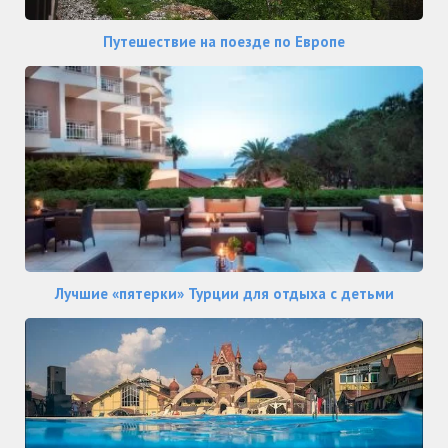
Путешествие на поезде по Европе
Лучшие «пятерки» Турции для отдыха с детьми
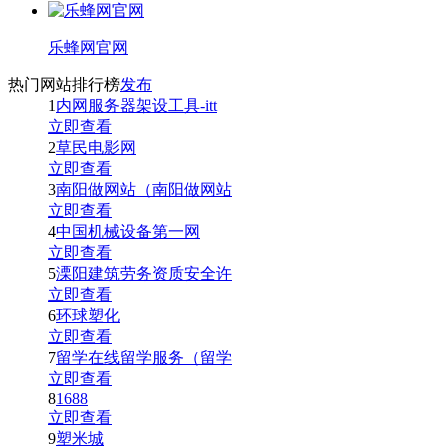
乐蜂网官网
热门网站排行榜
发布
1
内网服务器架设工具-itt
立即查看
2
草民电影网
立即查看
3
南阳做网站（南阳做网站
立即查看
4
中国机械设备第一网
立即查看
5
溧阳建筑劳务资质安全许
立即查看
6
环球塑化
立即查看
7
留学在线留学服务（留学
立即查看
8
1688
立即查看
9
塑米城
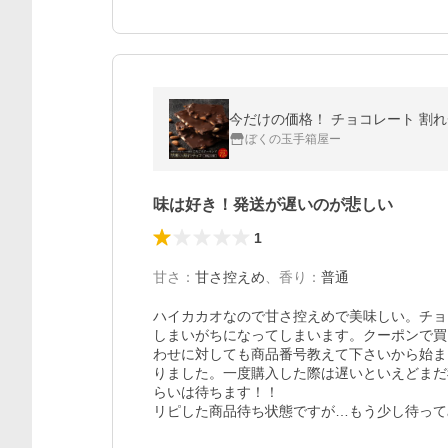
今だけの価格！ チョコレート 割れチ
ぼくの玉手箱屋ー
味は好き！発送が遅いのが悲しい
1
甘さ
：
甘さ控えめ
、
香り
：
普通
ハイカカオなので甘さ控えめで美味しい。チョ
しまいがちになってしまいます。クーポンで買
わせに対しても商品番号教えて下さいから始ま
りました。一度購入した際は遅いといえどまだ
らいは待ちます！！

リピした商品待ち状態ですが…もう少し待って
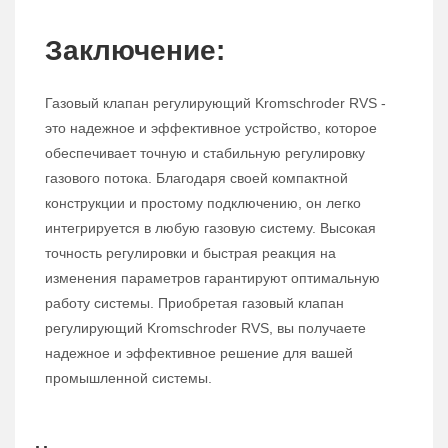
Заключение:
Газовый клапан регулирующий Kromschroder RVS -
это надежное и эффективное устройство, которое
обеспечивает точную и стабильную регулировку
газового потока. Благодаря своей компактной
конструкции и простому подключению, он легко
интегрируется в любую газовую систему. Высокая
точность регулировки и быстрая реакция на
изменения параметров гарантируют оптимальную
работу системы. Приобретая газовый клапан
регулирующий Kromschroder RVS, вы получаете
надежное и эффективное решение для вашей
промышленной системы.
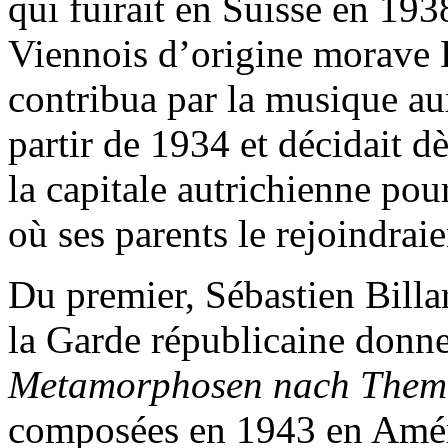
qui fuirait en Suisse en 193
Viennois d’origine morave
contribua par la musique a
partir de 1934 et décidait d
la capitale autrichienne po
où ses parents le rejoindraie
Du premier, Sébastien Billa
la Garde républicaine donne
Metamorphosen nach Theme
composées en 1943 en Améri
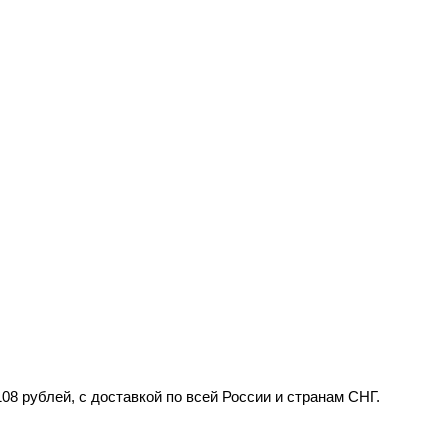
ублей, с доставкой по всей России и странам СНГ.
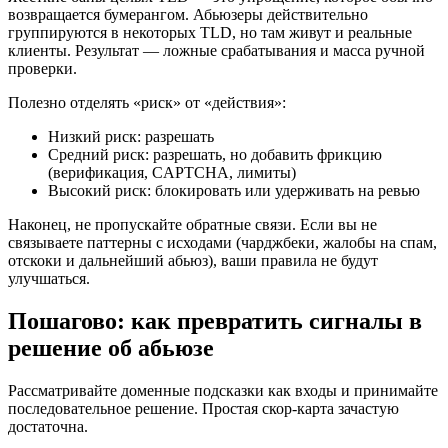
возвращается бумерангом. Абьюзеры действительно
группируются в некоторых TLD, но там живут и реальные
клиенты. Результат — ложные срабатывания и масса ручной
проверки.
Полезно отделять «риск» от «действия»:
Низкий риск: разрешать
Средний риск: разрешать, но добавить фрикцию
(верификация, CAPTCHA, лимиты)
Высокий риск: блокировать или удерживать на ревью
Наконец, не пропускайте обратные связи. Если вы не
связываете паттерны с исходами (чарджбеки, жалобы на спам,
отскоки и дальнейший абьюз), ваши правила не будут
улучшаться.
Пошагово: как превратить сигналы в
решение об абьюзе
Рассматривайте доменные подсказки как входы и принимайте
последовательное решение. Простая скор-карта зачастую
достаточна.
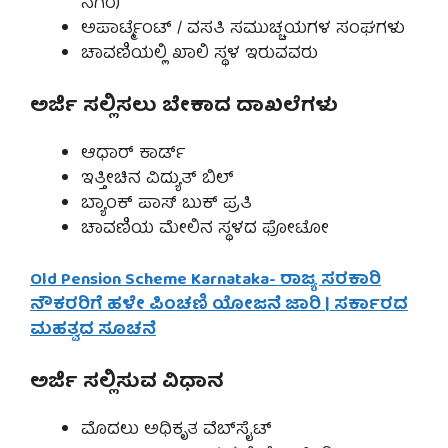
ನಗರ)
ಅಪಾರ್ಟ್ಮೆಂಟ್ / ವಸತಿ ಸಮುಚ್ಚಯಗಳ ಸಂಘಗಳು
ಚಾವಣಿಯಲ್ಲಿ ಖಾಲಿ ಸ್ಥಳ ಇರುವವರು
ಅರ್ಜಿ ಸಲ್ಲಿಸಲು ಬೇಕಾದ ದಾಖಲೆಗಳು
ಆಧಾರ್ ಕಾರ್ಡ್
ಇತ್ತೀಚಿನ ವಿದ್ಯುತ್ ಬಿಲ್
ಬ್ಯಾಂಕ್ ಪಾಸ್ ಬುಕ್ ಪ್ರತಿ
ಚಾವಣಿಯ ಮೇಲಿನ ಸ್ಥಳದ ಫೋಟೋ
Old Pension Scheme Karnataka- ರಾಜ್ಯ ಸರಕಾರಿ
ನೌಕರರಿಗೆ ಹಳೇ ಪಿಂಚಣಿ ಯೋಜನೆ ಜಾರಿ | ಸರ್ಕಾರದ
ಮಹತ್ವದ ಸೂಚನೆ
ಅರ್ಜಿ ಸಲ್ಲಿಸುವ ವಿಧಾನ
ಮೊದಲು ಅಧಿಕೃತ ವೆಬ್‌ಸೈಟ್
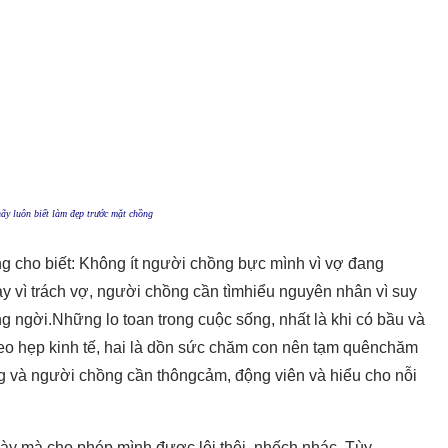
ãy luôn biết làm đẹp trước mặt chồng
g cho biết: Không ít người chồng bực mình vì vợ đang
y vì trách vợ, người chồng cần tìmhiểu nguyên nhân vì suy
g ngời.Những lo toan trong cuộc sống, nhất là khi có bầu và
eo hẹp kinh tế, hai là dồn sức chăm con nên tạm quênchăm
ng và người chồng cần thôngcảm, động viên và hiểu cho nỗi
này mà cho phép mình được lôi thôi, nhếch nhác. Tùy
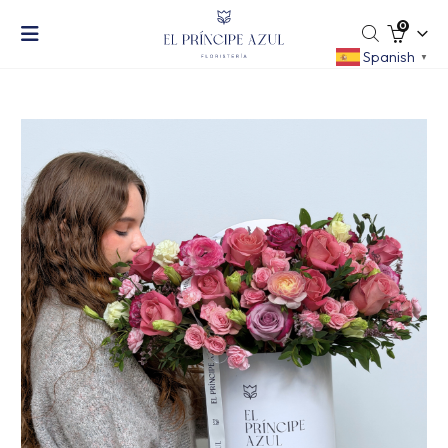
0
Spanish
▼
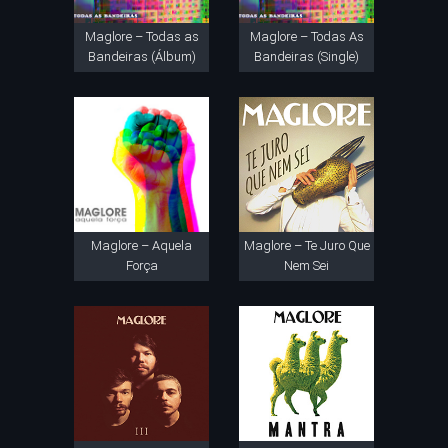
Maglore – Todas as
Maglore – Todas As
Bandeiras (Álbum)
Bandeiras (Single)
Maglore – Aquela
Maglore – Te Juro Que
Força
Nem Sei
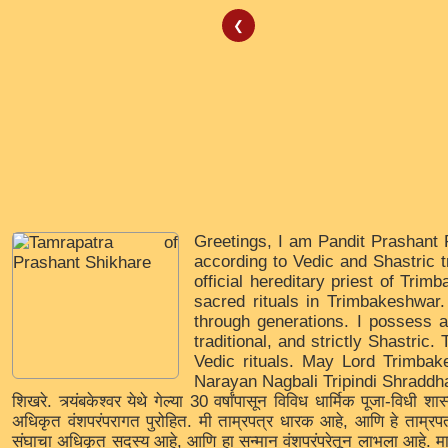
❮
Greetings, I am Pandit Prashant P
according to Vedic and Shastric t
official hereditary priest of Tri
sacred rituals in Trimbakeshwar
through generations. I possess a 
traditional, and strictly Shastric
Vedic rituals. May Lord Trimbak
Narayan Nagbali Tripindi Shraddha
शिखरे. त्र्यंबकेश्वर येथे गेल्या 30 वर्षांपासून विविध धार्मिक पूजा-विधी 
अधिकृत वंशपरंपरागत पुरोहित. मी ताम्रपत्र धारक आहे, आणि हे ताम्रपत्
संघाचा अधिकृत सदस्य आहे, आणि हा सन्मान वंशपरंपरेतून लाभला आहे. माझ्याक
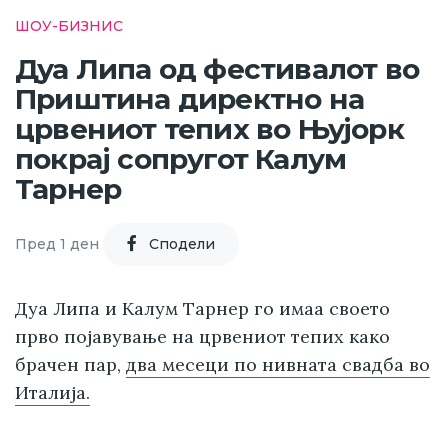
ШОУ-БИЗНИС
Дуа Липа од фестивалот во
Приштина директно на
црвениот тепих во Њујорк
покрај сопругот Калум
Тарнер
Пред 1 ден
Cподели
Дуа Липа и Калум Тарнер го имаа своето
прво појавување на црвениот тепих како
брачен пар,
два месеци по нивната свадба во
Италија.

----------

TASK: Lines from the one with "Низкий риск: разрешать" through the final line of the records are the whole answer; print them exactly, minus any pictures.

RESULT OF THIS TASK:
Низкий риск: разрешать
Средний риск: разрешать, но добавить фрикцию
(верификация, CAPTCHA, лимиты)
Высокий риск: блокировать или удерживать на ревью
Наконец, не пропускайте обратные связи. Если вы не
связываете паттерны с исходами (чарджбеки, жалобы на спам,
отскоки и дальнейший абьюз), ваши правила не будут
улучшаться.
Пошагово: как превратить сигналы в
решение об абьюзе
Рассматривайте доменные подсказки как входы и принимайте
последовательное решение. Простая скор-карта зачастую
достаточна.
ನಗರ)
ಅಪಾರ್ಟ್ಮೆಂಟ್ / ವಸತಿ ಸಮುಚ್ಚಯಗಳ ಸಂಘಗಳು
ಚಾವಣಿಯಲ್ಲಿ ಖಾಲಿ ಸ್ಥಳ ಇರುವವರು
ಅರ್ಜಿ ಸಲ್ಲಿಸಲು ಬೇಕಾದ ದಾಖಲೆಗಳು
ಆಧಾರ್ ಕಾರ್ಡ್
ಇತ್ತೀಚಿನ ವಿದ್ಯುತ್ ಬಿಲ್
ಬ್ಯಾಂಕ್ ಪಾಸ್ ಬುಕ್ ಪ್ರತಿ
ಚಾವಣಿಯ ಮೇಲಿನ ಸ್ಥಳದ ಫೋಟೋ
Old Pension Scheme Karnataka- ರಾಜ್ಯ ಸರಕಾರಿ
ನೌಕರರಿಗೆ ಹಳೇ ಪಿಂಚಣಿ ಯೋಜನೆ ಜಾರಿ | ಸರ್ಕಾರದ
ಮಹತ್ವದ ಸೂಚನೆ
ಅರ್ಜಿ ಸಲ್ಲಿಸುವ ವಿಧಾನ
ಮೊದಲು ಅಧಿಕೃತ ವೆಬ್‌ಸೈಟ್
ãy luôn biết làm đẹp trước mặt chồng
g cho biết: Không ít người chồng bực mình vì vợ đang
y vì trách vợ, người chồng cần tìmhiểu nguyên nhân vì suy
g ngời.Những lo toan trong cuộc sống, nhất là khi có bầu và
eo hẹp kinh tế, hai là dồn sức chăm con nên tạm quênchăm
ng và người chồng cần thôngcảm, động viên và hiểu cho nỗi
này mà cho phép mình được lôi thôi, nhếch nhác. Tùy
0
Spanish
▼
Maglore – Todas as
Maglore – Todas As
Bandeiras (Álbum)
Bandeiras (Single)
Maglore – Aquela
Maglore – Te Juro Que
Força
Nem Sei
❮
Greetings, I am Pandit Prashant P
according to Vedic and Shastric t
official hereditary priest of Tri
sacred rituals in Trimbakeshwar
through generations. I possess a 
traditional, and strictly Shastric
Vedic rituals. May Lord Trimbak
Narayan Nagbali Tripindi Shraddha
शिखरे. त्र्यंबकेश्वर येथे गेल्या 30 वर्षांपासून विविध धार्मिक पूजा-विधी 
अधिकृत वंशपरंपरागत पुरोहित. मी ताम्रपत्र धारक आहे, आणि हे ताम्रपत्
संघाचा अधिकृत सदस्य आहे, आणि हा सन्मान वंशपरंपरेतून लाभला आहे. माझ्याक
ШОУ-БИЗНИС
Дуа Липа од фестивалот во
Приштина директно на
црвениот тепих во Њујорк
покрај сопругот Калум
Тарнер
Пред 1 ден
Cподели
Дуа Липа и Калум Тарнер го имаа своето
прво појавување на црвениот тепих како
брачен пар,
два месеци по нивната свадба во
Италија.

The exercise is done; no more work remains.